[DOC] number of results for k is unclear
tenpura-shrimp opened this issue · comments
k Integer Optional The number of results returned by the k-NN search. Default is 10.
It appears that k is actually the number of results per shard not total, though I'm not totally sure. This seemed unclear from earlier
Thanks for creating the issue, @tenpura-shrimp ! We'll take a look.

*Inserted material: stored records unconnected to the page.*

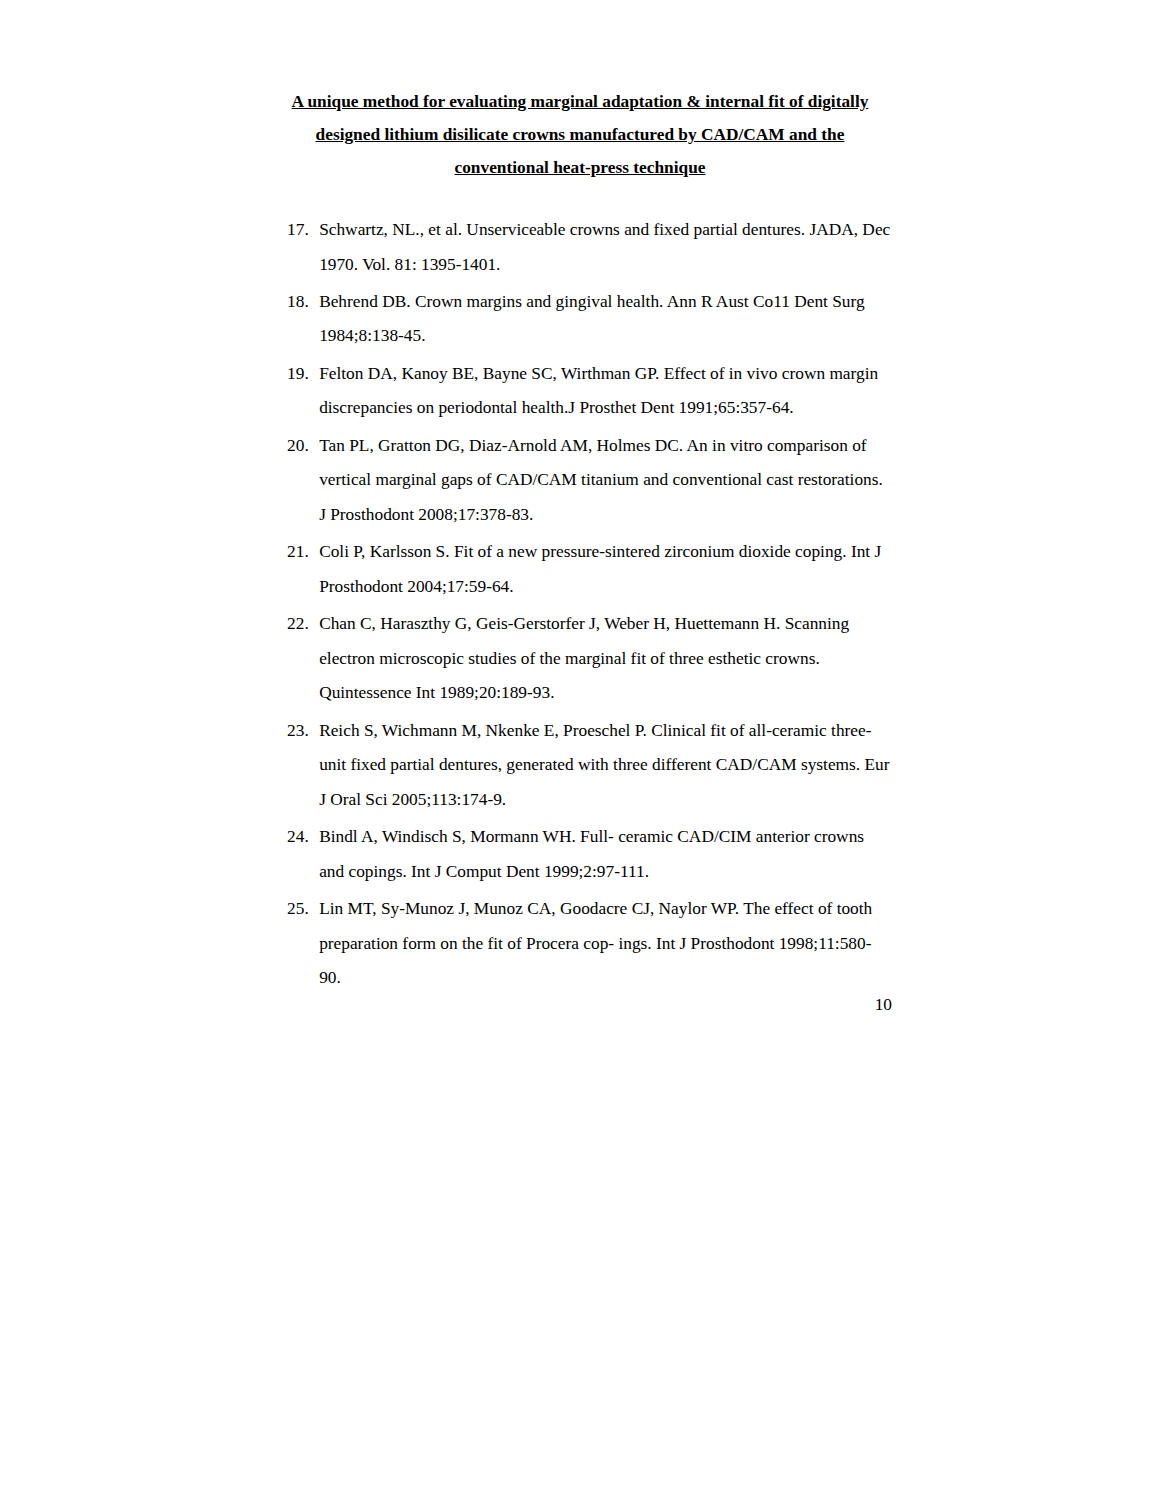A unique method for evaluating marginal adaptation & internal fit of digitally designed lithium disilicate crowns manufactured by CAD/CAM and the conventional heat-press technique
Schwartz, NL., et al. Unserviceable crowns and fixed partial dentures. JADA, Dec 1970. Vol. 81: 1395-1401.
Behrend DB. Crown margins and gingival health. Ann R Aust Co11 Dent Surg 1984;8:138-45.
Felton DA, Kanoy BE, Bayne SC, Wirthman GP. Effect of in vivo crown margin discrepancies on periodontal health.J Prosthet Dent 1991;65:357-64.
Tan PL, Gratton DG, Diaz-Arnold AM, Holmes DC. An in vitro comparison of vertical marginal gaps of CAD/CAM titanium and conventional cast restorations. J Prosthodont 2008;17:378-83.
Coli P, Karlsson S. Fit of a new pressure-sintered zirconium dioxide coping. Int J Prosthodont 2004;17:59-64.
Chan C, Haraszthy G, Geis-Gerstorfer J, Weber H, Huettemann H. Scanning electron microscopic studies of the marginal fit of three esthetic crowns. Quintessence Int 1989;20:189-93.
Reich S, Wichmann M, Nkenke E, Proeschel P. Clinical fit of all-ceramic three-unit fixed partial dentures, generated with three different CAD/CAM systems. Eur J Oral Sci 2005;113:174-9.
Bindl A, Windisch S, Mormann WH. Full- ceramic CAD/CIM anterior crowns and copings. Int J Comput Dent 1999;2:97-111.
Lin MT, Sy-Munoz J, Munoz CA, Goodacre CJ, Naylor WP. The effect of tooth preparation form on the fit of Procera cop- ings. Int J Prosthodont 1998;11:580-90.
10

Can you please post the link to where you found the statement?
oops, sorry, I got here from the following page: https://opensearch.org/docs/latest/query-dsl/specialized/neural/
In my research, I found this: "The k value refers to the total number of neighbor results returned across all shards for a given query vector, not per shard." @navneet1v - Can you please confirm?
@hdhalter @tenpura-shrimp
Please refer this highlighted section of the k-NN docs that provides better info: https://opensearch.org/docs/latest/search-plugins/knn/approximate-knn/#:~:text=k%20is%20the,value%20of%2010%2C000.
Now on neural search docs it says The number of results returned by the k-NN search
I can understand from where the confusion is coming.
To just clear out the confusion, the behavior is little different what is the underline k-NN engine you are choosing.
Just to simplify for native engines: K
the max number of documents which will be returned per segments of a shard.
and for Lucene engine, k
is the number of docs returned per shard.
In both the cases total number of results that will be returned to coordinator nodes from each shard will be capped to size
. and then finally for an opensearch index the final total number of results be capped to size
from size*shards
results.
I hope this clarifies.
To make sure I'm understanding what we're saying @navneet1v:
Let's assume a shard contains 4 shards each contains an index with 4 documents.
- In a native engine,
k
measured as the max number of documents returned per segment, so we would set a max of4
documents per segment of a shard. - In Lucene, since
k
is the max number of docs per shards, a max of16
would make more sense.
Am I understanding this correctly?
Let's assume a shard contains 4 shards each contains an index with 4 documents.
I think there is some typo. @Naarcha-AWS can you please fix it so that I understand what is the exact question here.